Replace "Mauve" with "Lilas" throughout the listing below and reproduce its text with nothing else altered. Leave out the pictures.
Start of Block
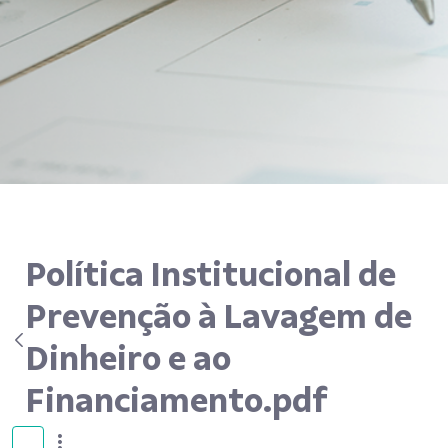
Política Institucional de
Prevenção à Lavagem de
Dinheiro e ao
Financiamento.pdf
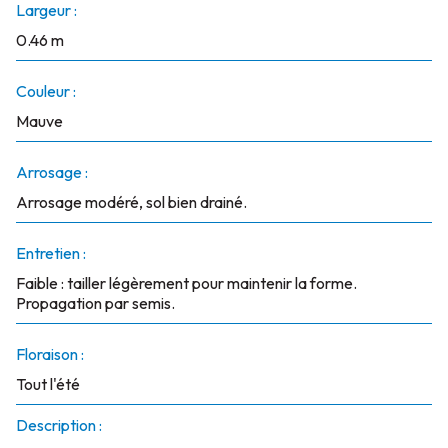
Largeur :
0.46 m
Couleur :
Mauve
Arrosage :
Arrosage modéré, sol bien drainé.
Entretien :
Faible : tailler légèrement pour maintenir la forme.
Propagation par semis.
Floraison :
Tout l'été
Description :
End of Block
Answer:
Política Institucional de
Prevenção à Lavagem de
Dinheiro e ao
Financiamento.pdf
Largeur :
0.46 m
Couleur :
Lilas
Arrosage :
Arrosage modéré, sol bien drainé.
Entretien :
Faible : tailler légèrement pour maintenir la forme.
Propagation par semis.
Floraison :
Tout l'été
Description :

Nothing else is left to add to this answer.